• [WORK ITEM] In the piece below about Whole Foods and seafood, can you extract everything from "Let me be clear: I’m" down to "the marine ecosystem.", word for word?

• [QUOTED PASSAGE]
By Niaz Dorry
NAMA's Coordinating Director
I’ve lived in Gloucester, Massachusetts for 18 years where Whole Foods operates one of its seafood plants. They have a dock here where boats land their fish and sell their catch to Whole Foods. Over the years I’ve heard a lot of compliments and complaints about their operations. Over the past few years, however, the complaints have outweighed the compliments. Of course, I have to take it all with a grain of salt and weigh them against what I know about the company. Some of that knowledge goes back to when I worked with Greenpeace on ocean issues. We had some challenges with Whole Foods back then, especially when they were debating whether to sell Patagonia Toothfish AKA Chilean Sea Bass, a fish wildly known to be caught primarily by fishing operations looking to buck international laws at the expense of the fish and fishermen.
Over the years, I’ve had to temper my reactions with reality, listening to fishermen who sell to Whole Foods and watching the company’s policies around seafood purchasing. But Whole Foods’ recent announcement that they would stop selling red-listed fish starting in 2013 might be a point of no return for me.
Let me be clear: I’m not in favor of overfishing. What I am not a fan of is feel good exercises that don't go far enough and as a result will fall short if not undermine the goal of protecting the marine ecosystem.

• [DATA UNDER STUDY]
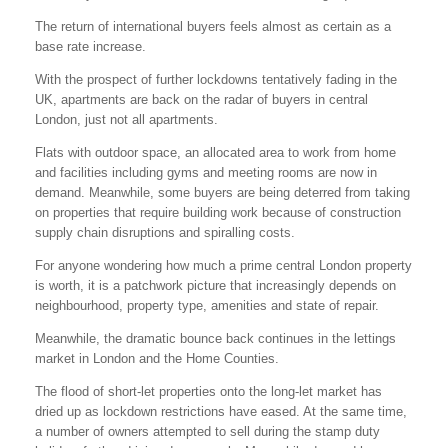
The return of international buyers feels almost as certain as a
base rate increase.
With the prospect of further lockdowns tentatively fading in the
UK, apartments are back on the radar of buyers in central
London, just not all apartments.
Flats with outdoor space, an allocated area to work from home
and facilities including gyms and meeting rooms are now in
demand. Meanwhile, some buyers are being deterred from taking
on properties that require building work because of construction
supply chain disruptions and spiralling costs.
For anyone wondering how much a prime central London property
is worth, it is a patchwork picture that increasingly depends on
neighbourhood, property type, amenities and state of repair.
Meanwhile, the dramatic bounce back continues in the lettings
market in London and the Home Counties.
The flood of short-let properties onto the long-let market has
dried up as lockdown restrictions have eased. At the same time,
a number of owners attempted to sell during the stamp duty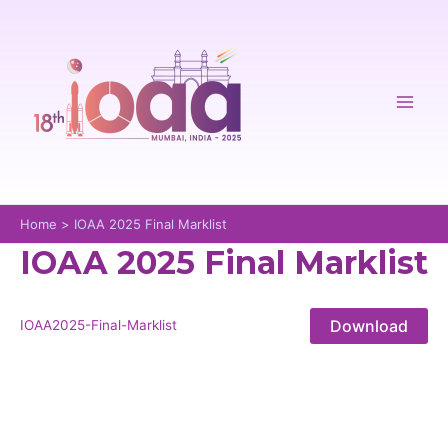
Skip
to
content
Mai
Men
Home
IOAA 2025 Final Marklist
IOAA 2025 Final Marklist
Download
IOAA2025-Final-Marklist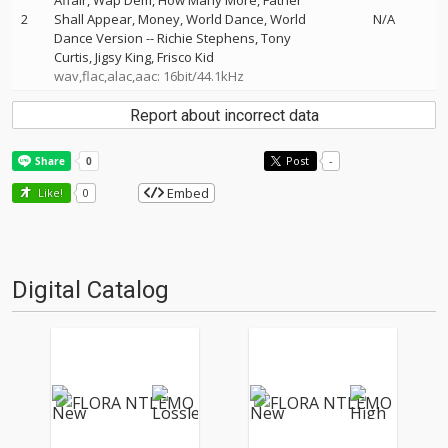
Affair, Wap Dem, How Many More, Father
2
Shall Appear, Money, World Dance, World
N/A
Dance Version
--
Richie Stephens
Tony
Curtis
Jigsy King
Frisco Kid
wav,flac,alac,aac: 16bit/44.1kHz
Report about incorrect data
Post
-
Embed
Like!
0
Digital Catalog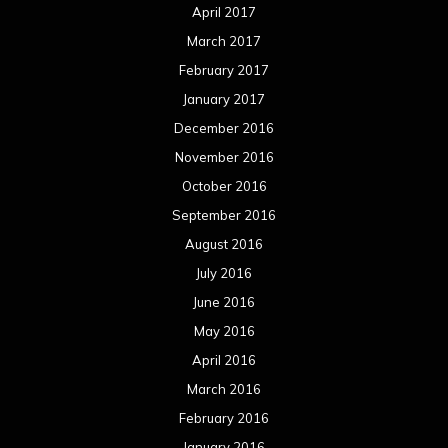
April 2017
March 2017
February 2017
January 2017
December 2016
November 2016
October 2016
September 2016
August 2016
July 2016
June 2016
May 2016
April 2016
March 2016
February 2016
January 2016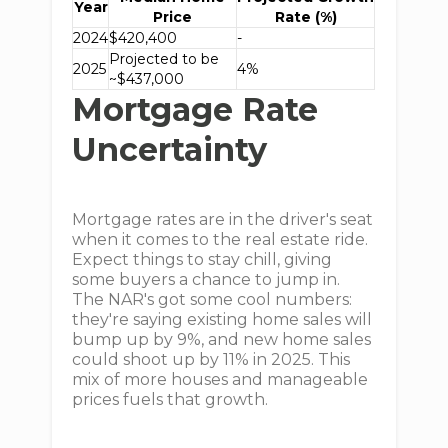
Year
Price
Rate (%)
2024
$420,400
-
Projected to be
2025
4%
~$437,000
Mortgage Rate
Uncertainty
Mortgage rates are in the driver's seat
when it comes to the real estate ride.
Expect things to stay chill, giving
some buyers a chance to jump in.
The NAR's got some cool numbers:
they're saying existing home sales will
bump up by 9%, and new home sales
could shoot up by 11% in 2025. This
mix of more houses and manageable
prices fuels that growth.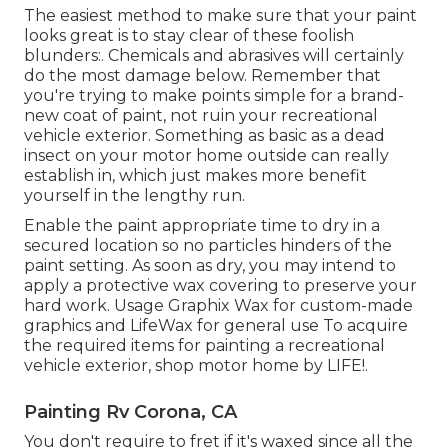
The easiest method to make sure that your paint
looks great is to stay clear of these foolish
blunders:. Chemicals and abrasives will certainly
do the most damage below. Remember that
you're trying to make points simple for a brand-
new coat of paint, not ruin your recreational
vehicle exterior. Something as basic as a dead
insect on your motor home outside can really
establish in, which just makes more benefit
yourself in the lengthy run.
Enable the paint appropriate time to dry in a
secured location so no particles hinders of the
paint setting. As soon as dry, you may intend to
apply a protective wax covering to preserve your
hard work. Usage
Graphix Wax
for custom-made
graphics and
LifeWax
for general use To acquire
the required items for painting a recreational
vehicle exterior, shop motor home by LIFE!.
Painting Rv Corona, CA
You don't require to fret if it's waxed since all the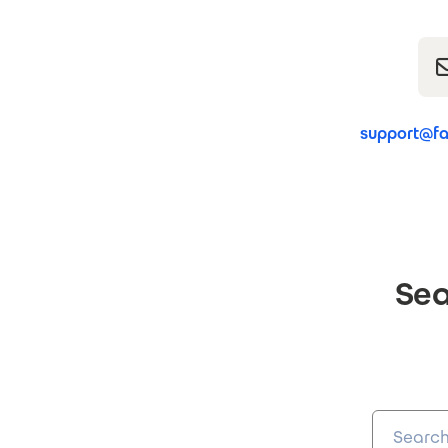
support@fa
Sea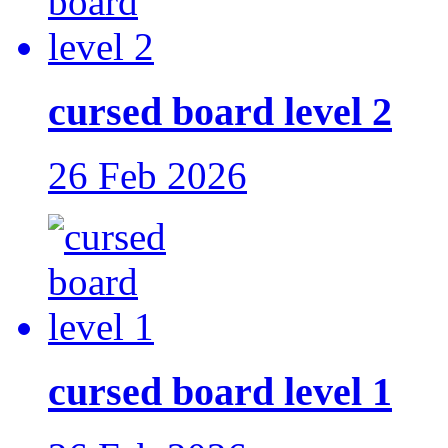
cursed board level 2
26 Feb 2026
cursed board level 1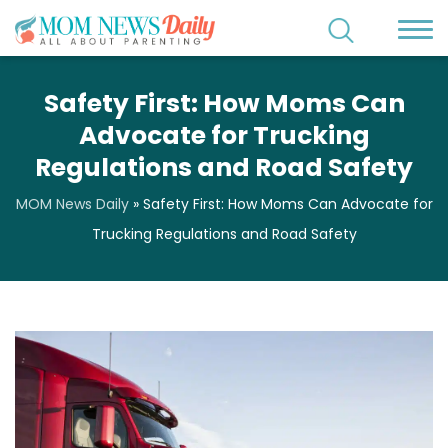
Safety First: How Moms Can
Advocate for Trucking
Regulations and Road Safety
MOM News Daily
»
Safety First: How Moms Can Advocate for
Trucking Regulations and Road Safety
--
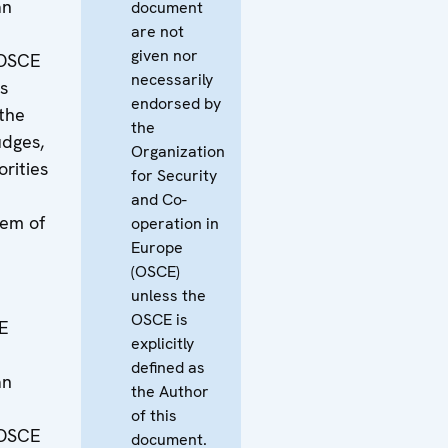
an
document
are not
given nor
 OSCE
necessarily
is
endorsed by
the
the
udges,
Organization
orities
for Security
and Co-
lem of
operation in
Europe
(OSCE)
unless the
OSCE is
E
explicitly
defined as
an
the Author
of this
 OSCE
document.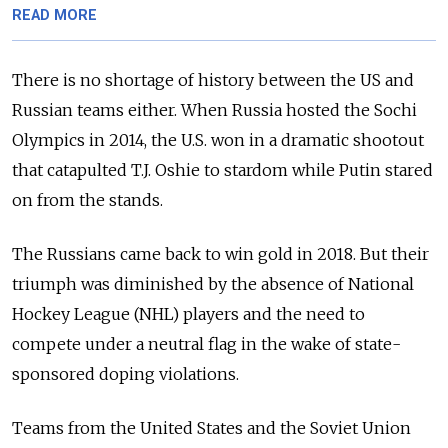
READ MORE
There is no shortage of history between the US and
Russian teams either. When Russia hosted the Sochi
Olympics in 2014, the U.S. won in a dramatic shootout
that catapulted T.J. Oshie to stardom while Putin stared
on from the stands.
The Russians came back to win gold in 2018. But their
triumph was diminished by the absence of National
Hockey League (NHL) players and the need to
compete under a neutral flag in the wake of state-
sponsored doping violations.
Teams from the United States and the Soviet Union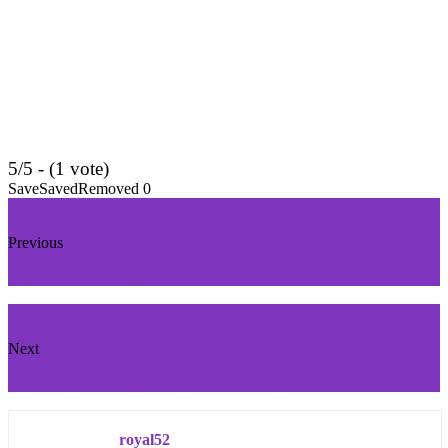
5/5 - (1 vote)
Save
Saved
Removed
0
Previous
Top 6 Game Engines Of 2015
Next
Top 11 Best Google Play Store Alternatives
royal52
...
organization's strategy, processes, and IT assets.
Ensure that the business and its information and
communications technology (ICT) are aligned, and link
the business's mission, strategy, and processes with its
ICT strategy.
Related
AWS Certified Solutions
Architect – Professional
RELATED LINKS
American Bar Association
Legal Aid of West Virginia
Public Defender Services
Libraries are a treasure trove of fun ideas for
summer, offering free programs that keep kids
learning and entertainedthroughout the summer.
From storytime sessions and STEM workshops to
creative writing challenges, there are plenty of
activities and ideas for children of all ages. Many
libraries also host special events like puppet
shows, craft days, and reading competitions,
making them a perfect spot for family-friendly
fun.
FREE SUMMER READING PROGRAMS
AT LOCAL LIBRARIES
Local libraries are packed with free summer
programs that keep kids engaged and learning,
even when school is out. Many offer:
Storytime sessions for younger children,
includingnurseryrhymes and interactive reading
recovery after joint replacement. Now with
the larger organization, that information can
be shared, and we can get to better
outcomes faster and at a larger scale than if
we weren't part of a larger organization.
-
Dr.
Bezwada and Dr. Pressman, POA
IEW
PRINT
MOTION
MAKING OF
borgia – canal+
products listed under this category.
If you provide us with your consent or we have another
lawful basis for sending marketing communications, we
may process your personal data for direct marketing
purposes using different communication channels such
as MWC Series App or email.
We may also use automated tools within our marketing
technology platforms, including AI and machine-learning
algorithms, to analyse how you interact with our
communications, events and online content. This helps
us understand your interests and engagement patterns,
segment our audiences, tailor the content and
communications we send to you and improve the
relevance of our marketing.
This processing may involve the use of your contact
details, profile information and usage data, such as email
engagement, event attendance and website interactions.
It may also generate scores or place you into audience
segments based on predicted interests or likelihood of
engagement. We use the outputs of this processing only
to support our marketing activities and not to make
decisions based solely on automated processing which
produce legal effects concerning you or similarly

• [REPLY]
Let me be clear: I’m not in favor of overfishing. What I am not a fan of is feel good exercises that don't go far enough and as a result will fall short if not undermine the goal of protecting the marine ecosystem.